About this task: How many lines in the data below include the word "Silkscreen"? State the number alone.

Records provided:
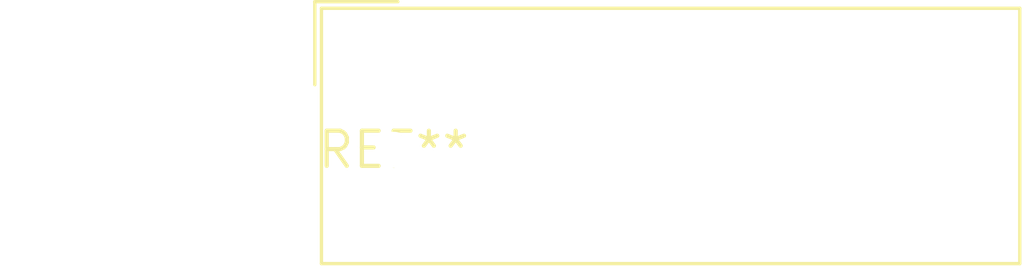
<source format=kicad_pcb>
(kicad_pcb (version 20240108) (generator pcbnew)

  (general
    (thickness 1.6)
  )

  (paper "A4")
  (layers
    (0 "F.Cu" signal)
    (31 "B.Cu" signal)
    (32 "B.Adhes" user "B.Adhesive")
    (33 "F.Adhes" user "F.Adhesive")
    (34 "B.Paste" user)
    (35 "F.Paste" user)
    (36 "B.SilkS" user "B.Silkscreen")
    (37 "F.SilkS" user "F.Silkscreen")
    (38 "B.Mask" user)
    (39 "F.Mask" user)
    (40 "Dwgs.User" user "User.Drawings")
    (41 "Cmts.User" user "User.Comments")
    (42 "Eco1.User" user "User.Eco1")
    (43 "Eco2.User" user "User.Eco2")
    (44 "Edge.Cuts" user)
    (45 "Margin" user)
    (46 "B.CrtYd" user "B.Courtyard")
    (47 "F.CrtYd" user "F.Courtyard")
    (48 "B.Fab" user)
    (49 "F.Fab" user)
    (50 "User.1" user)
    (51 "User.2" user)
    (52 "User.3" user)
    (53 "User.4" user)
    (54 "User.5" user)
    (55 "User.6" user)
    (56 "User.7" user)
    (57 "User.8" user)
    (58 "User.9" user)
  )

  (setup
    (pad_to_mask_clearance 0)
    (pcbplotparams
      (layerselection 0x00010fc_ffffffff)
      (plot_on_all_layers_selection 0x0000000_00000000)
      (disableapertmacros false)
      (usegerberextensions false)
      (usegerberattributes false)
      (usegerberadvancedattributes false)
      (creategerberjobfile false)
      (dashed_line_dash_ratio 12.000000)
      (dashed_line_gap_ratio 3.000000)
      (svgprecision 4)
      (plotframeref false)
      (viasonmask false)
      (mode 1)
      (useauxorigin false)
      (hpglpennumber 1)
      (hpglpenspeed 20)
      (hpglpendiameter 15.000000)
      (dxfpolygonmode false)
      (dxfimperialunits false)
      (dxfusepcbnewfont false)
      (psnegative false)
      (psa4output false)
      (plotreference false)
      (plotvalue false)
      (plotinvisibletext false)
      (sketchpadsonfab false)
      (subtractmaskfromsilk false)
      (outputformat 1)
      (mirror false)
      (drillshape 1)
      (scaleselection 1)
      (outputdirectory "")
    )
  )

  (net 0 "")

  (footprint "Altech_AK100_1x05_P5.00mm" (layer "F.Cu") (at 0 0))

)

</source>
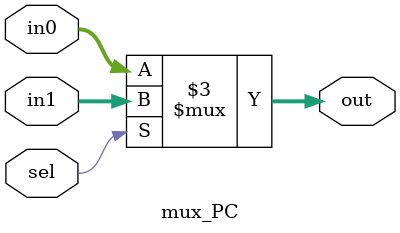
<source format=v>
module mux_PC(
    //input clk 
    //input reset,
    input [31:0] in0,in1,
    input  sel,	       
    output reg [31:0] out
);

   /*always @ (posedge clk) begin
      if (reset) out <= 32'h2000;
   end*/
   
   //always @ (posedge clk) begin
   always @ (*) begin
      //if (reset) out <= (32'h2000 - 4);
      if (sel) out <= in1;
      else out <= in0;
   end
endmodule

</source>
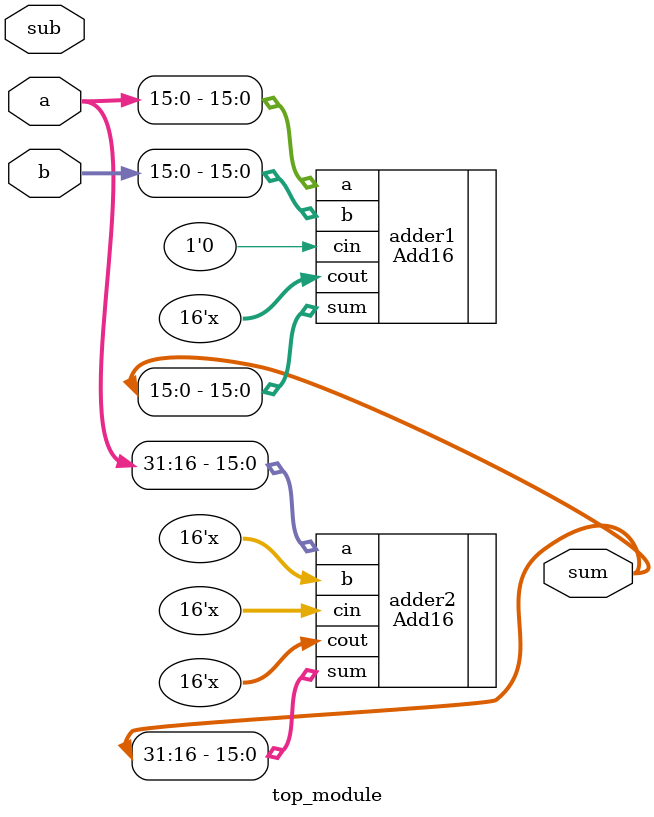
<source format=v>
module top_module(
    input [31:0] a,
    input [31:0] b,
    input sub,
    output [31:0] sum
);
    Add16 adder1 (.a(a[15:0]), .b(b[15:0]), .cin(1'b0), .sum(sum[15:0]), .cout(cout[15:0]));
    Add16 adder2 (.a(a[31:16]), .b(b_inv[31:16]), .cin(cout[15:0]), .sum(sum[31:16]), .cout(cout[31:16]));
endmodule
</source>
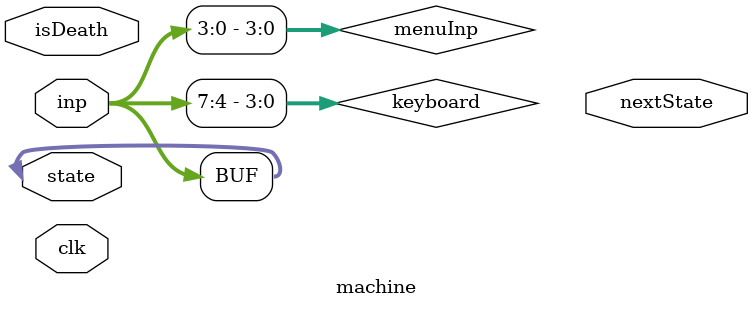
<source format=v>
`timescale 1ns / 1ps


module machine(
    output reg[7:0] nextState,
    input wire[7:0] state,
    input wire[7:0] inp,
    input wire isDeath,
    input wire clk
    );
    
    //key enum
    parameter IDLE = 4'b0000;
    parameter UP = 4'b0001;
    parameter LEFT = 4'b0010;
    parameter DOWN = 4'b0011;
    parameter RIGHT = 4'b0100;
    parameter ENTER = 4'b0101;
    
    //page enum
    parameter NULL = 4'b0000;
    parameter START = 4'b1000;
    parameter DODGE = 4'b1001;
    parameter ATTACK = 4'b1010;
    parameter ACTION = 4'b1011; 
    
    wire[3:0] keyboard;
    wire[3:0] menuInp;
    assign keyboard = inp[7:4];
    assign menuInp = inp[3:0];
    
    wire[3:0] page;
    wire[3:0] substage;
    assign keyboard = state[7:4];
    assign menuInp = state[3:0];
    
    
    
endmodule

</source>
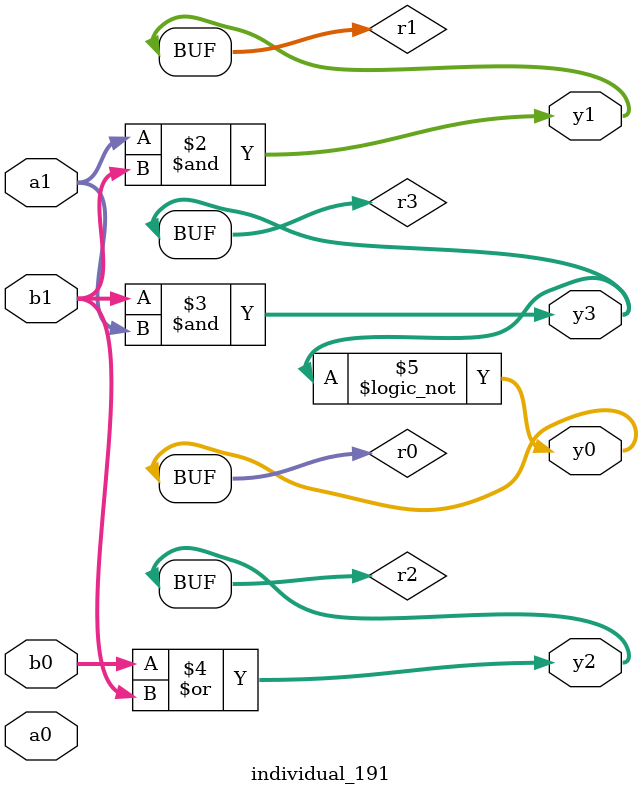
<source format=sv>
module individual_191(input logic [15:0] a1, input logic [15:0] a0, input logic [15:0] b1, input logic [15:0] b0, output logic [15:0] y3, output logic [15:0] y2, output logic [15:0] y1, output logic [15:0] y0);
logic [15:0] r0, r1, r2, r3; 
 always@(*) begin 
	 r0 = a0; r1 = a1; r2 = b0; r3 = b1; 
 	 r1  &=  b1 ;
 	 r3  &=  a1 ;
 	 r2  |=  b1 ;
 	 r0 = ! r3 ;
 	 y3 = r3; y2 = r2; y1 = r1; y0 = r0; 
end
endmodule
</source>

Output of the task: 2